You’ll need an outside checking account to link to Qapital and fund your various goals. Withdrawing money from your Qapital account will take two business days.
Perks: Qapital is fee-free. You can also sign up for a free Qapital Spending account that comes with a debit card. Spending from the account will automatically plunk your spare change into your Qapital savings account.
Downside: You earn only 0.10% interest on all Qapital accounts — low for a savings account.
» For higher rates, see NerdWallet’s list of the best savings accounts
Best for investment options
How it works: Acorns is an investing app that rounds up your purchases to the nearest dollar and automatically adds the difference to an Acorns account. The money will be invested in a portfolio based on your income and goals, and you’ll earn a return on the investment.
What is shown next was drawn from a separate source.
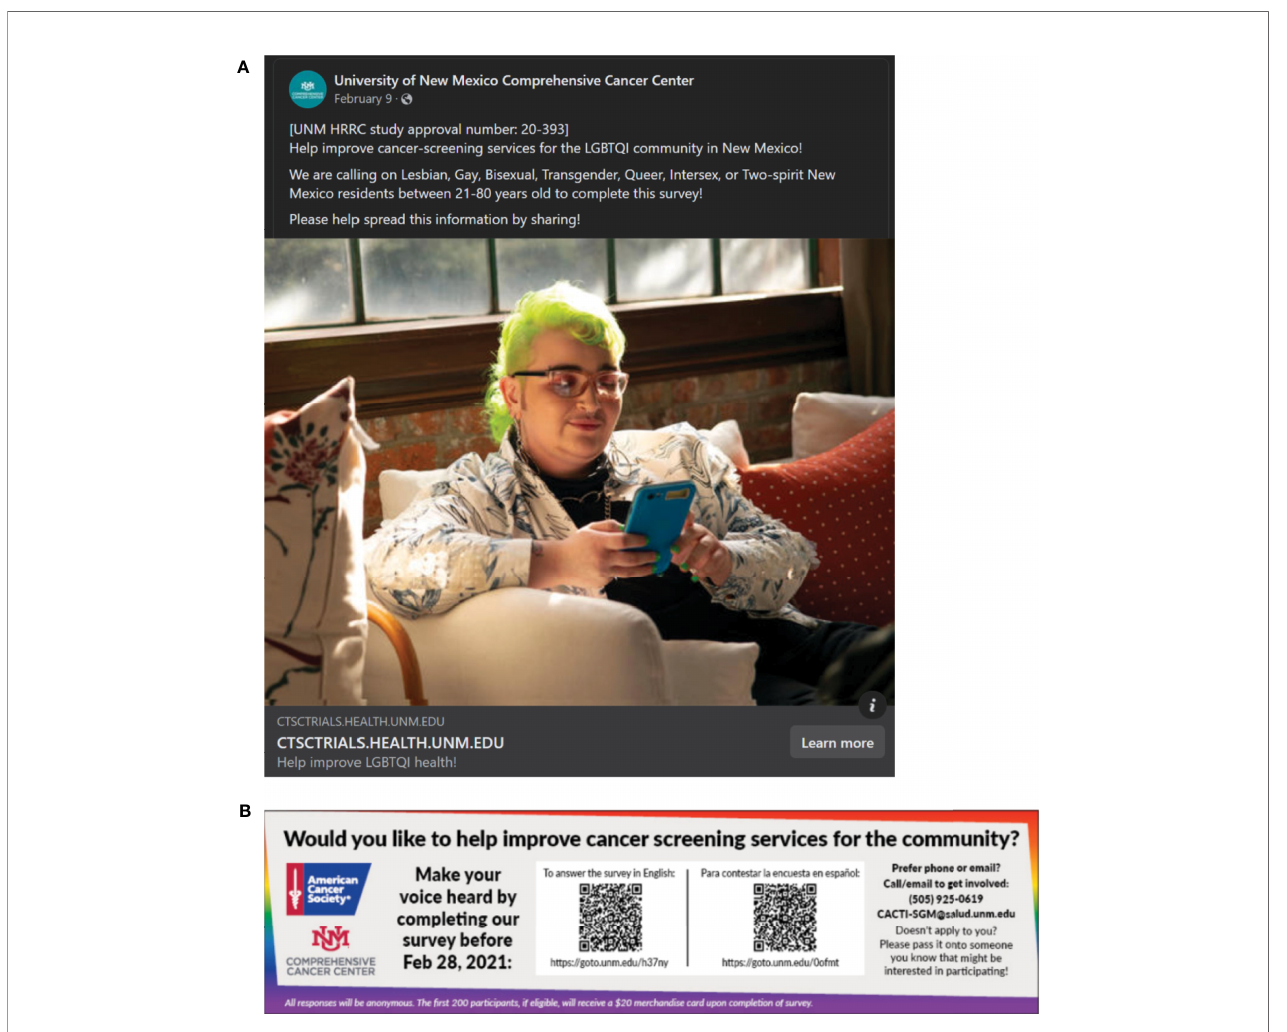
FIGURE 3 | Facebook (A) and Google (B) ads created for the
You’ll pay $1 a month for a taxable investment account and $2 a month for an IRA account. Each Acorns portfolio is composed of exchange-traded funds, with options that range from conservative (having a higher percentage of bonds) to aggressive (having a higher percentage of stocks).
Acorns is also coming out with a Spend account, essentially a checking account. When you use the account’s debit card, your change will directly go to your investments. Signing up early will get you a card around Nov. 1, 2018.
Perk: If you make purchases using a card linked to your Acorns account with one of the company’s partners, such as Airbnb and Blue Apron, those companies give back a percentage of the purchase to your Acorns savings account.
Downsides: Because your money is being invested, your savings may shrink if there’s a dip in the markets where you’ve allocated your money. It can also take several days to withdraw money from your account, because shares in the invested ETF must be sold first.
» Want to learn more? Check out NerdWallet’s review of Acorns
Best for simplicity
How it works: Digit calculates what you can save based on your income and spending patterns, and puts that amount in an FDIC-insured Digit account. It typically makes two or three savings transfers per week. There’s a 100-day free trial period when you sign up for Digit, but after that, it costs $2.99 a month.
Perk: You’ll earn a 1% savings bonus paid every three months, based on the average daily balance kept in your Digit account during that period.
Downside: Because the amount taken out of your checking account can vary, overdrafts can happen. Digit refunds up to two overdraft fees, but you should set up the app to stop Digit from drawing money out of your checking account if your balance dips below a designated amount.
Best alternative bank
How it works: Chime is a mobile-only bank that offers automatic savings features. By using the app, you’ll get a Chime checking accounts and debit card, with an optional savings account. Chime is free where traditional banks may not be — there are no monthly fees, overdraft fees or foreign transaction fees.
Opt in to round up every purchase you make with your Chime card to the nearest dollar and automatically plunk the difference into the Chime savings account. Or elect to automatically transfer 10% of your paycheck to savings when it comes in.
Perk: Some bills and purchases are eligible for cash-back rewards.
Downside: The interest rate on Chime savings is a low 0.01%.
» Curious about Chime? See our Chime bank review
If you find it difficult to save money, using an app that automatically does it for you can be a good first step. Getting yourself in the habit of regularly putting aside some money — and seeing your total grow — can put you on track to mapping a healthy budget to manage your income and expenses.